Marian Piłka: "Mamy do czynienia z potężną ofensywą lewackich koncepcji dotyczących wychowania, rodziny i seksualności". NASZ WYWIAD
3.2.2014
Kilkaset osób wzięło udział w warszawskim proteście przeciwko forsowaniu szerokich przywilejów dla osób homoseksualnych, biseksualnych i transseksualnym. Manifestację zorganizowano dwa dni przed głosowaniem w Parlamencie Europejskim rezolucji zawierającej takie postulaty.
CZYTAJ TAKŻE: "Tylko w rodzinie złożonej z ojca i matki, mężczyzny i kobiety dziecko może wzrastać prawidłowo". Protest przeciwko homoadopcji. ZOBACZ GALERIĘ ZDJĘĆ
wPolityce.pl: Czy wyobraża pan sobie, że w przyszłości w Polsce mogłoby obowiązywać prawo do homoadpocji uchwalone na forum Parlamentu Europejskiego?
Marian Piłka, wiceprezes Prawicy Rzeczypospolitej: Deklaracja, która była uchwalona przez Sejm polski przy wstępowaniu do Unii Europejskiej zastrzegała, że wszystkie sprawy dotyczące kwestii rodziny i kwestii moralnych będą rozstrzygane na poziomie narodowym. Niemniej trzeba mieć świadomość, że mamy teraz do czynienia z ogromną ofensywą lewackich koncepcji dotyczących zwłaszcza wychowania, seksualności i rodziny. Jest próba nacisku na wszystkie państwa, aby przyjęły one te tzw. standardy Komisji Europejskiej. Myślę, że ważne jest, aby w tej sytuacji organizować opór w wymiarze nie tylko polskim, ale w wymiarze europejskim. Żeby przeciwstawić się tym lewackim koncepcja, które uderzają w same podstawy cywilizacji europejskiej, cywilizacji chrześcijańskiej, która ukształtowała Europę.
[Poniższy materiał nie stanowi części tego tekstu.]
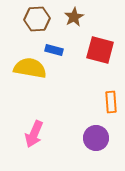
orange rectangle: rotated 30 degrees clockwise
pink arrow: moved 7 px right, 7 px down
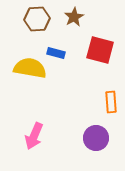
blue rectangle: moved 2 px right, 3 px down
pink arrow: moved 2 px down
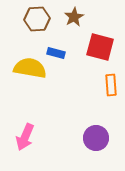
red square: moved 3 px up
orange rectangle: moved 17 px up
pink arrow: moved 9 px left, 1 px down
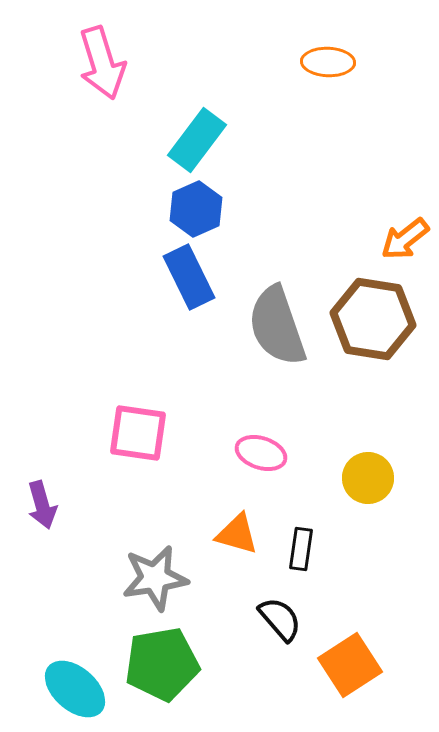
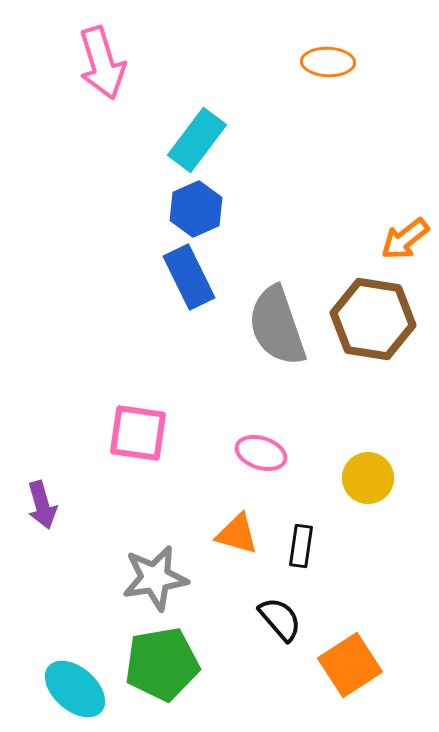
black rectangle: moved 3 px up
Jesteśmy świadkami cywilizacyjnego starcia. Z jednej strony wychodzą na ulice, jak dziś tutaj w Warszawie chrześcijanie, by manifestować opór wobec homozwiązków, z drugiej strony rośnie w siłę lobby LGBT. Kto jest silniejszy?
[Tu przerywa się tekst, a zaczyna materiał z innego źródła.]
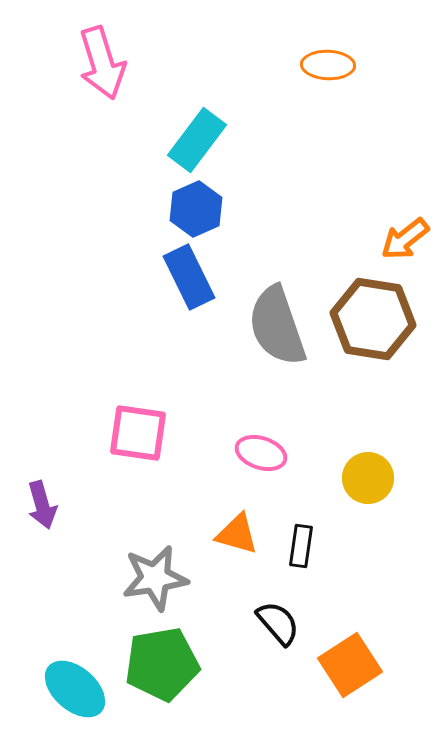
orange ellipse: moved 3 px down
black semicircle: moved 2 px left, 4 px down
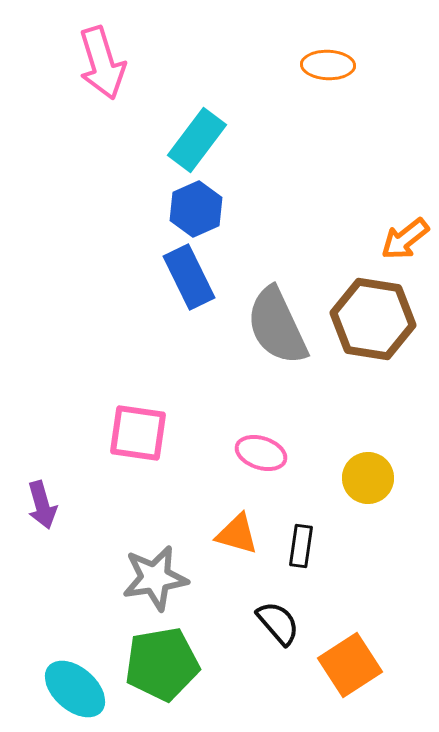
gray semicircle: rotated 6 degrees counterclockwise
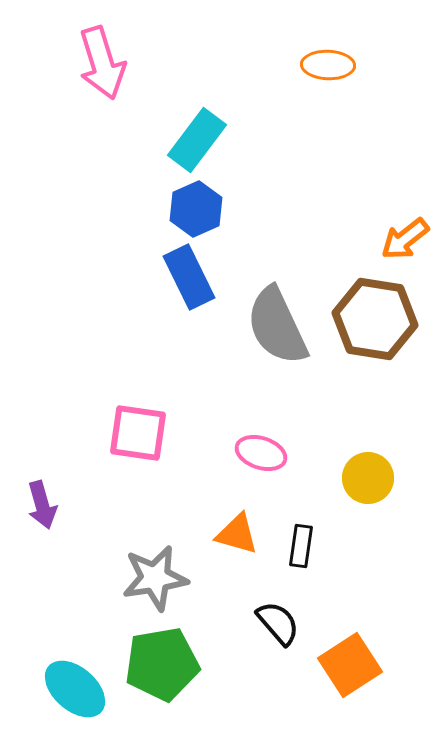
brown hexagon: moved 2 px right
Promowanie homozwiązków i homoadpocji, oraz inne tego typu działania są w moim przekonaniu zdecydowaniu antyeuropejskie i mamy tutaj do czynienia z ogromna presją. Mam nadzieję, że będziemy na tyle skuteczni w wymiarze europejskim, że Europa się przeciwstawi tym tendencjom.
Na czym polegają te lewackie naciski, o których pan mówił?
Przede wszystkim to polega na formułowaniu pewnych standardów, które potem są aplikowane w poszczególnych krajach. Jak choćby gender mainstreaming, który z prawnego punktu widzenia dotyczy tylko zjawiska przeciwdziałania przemocy, ale widzimy, że różne środowiska lewicowe próbują ekspandować to hasło i próbują aplikować do polityki państw narodowych różne skrajnie lewackie koncepcje. Te koncepcje dotyczą np. wychowania dzieci. I to jest już ogromne zagrożenie na poziomie Europy.
Dziś na plac Zamkowy przyszło kilkaset osób, ale polityków właściwie nie widać. Jak można wobec tego te idee oporu wobec promocji homoseksualizmu przełożyć na skuteczne działanie prawa?
W moim przekonaniu, trzeba przede wszystkim organizować opinię publiczną i organizować nacisk, który ma pokazywać imiennie, jak się poszczególni politycy zachowują. Jak dbają o sprawy tak ważne dla całej cywilizacji, jak głosują w ważnych kwestiach. Niech ludzie widzą, co oni robią, a czego nie robią. Niech politycy w końcu będą odpowiedzialni przed swoimi wyborcami za swoje czyny.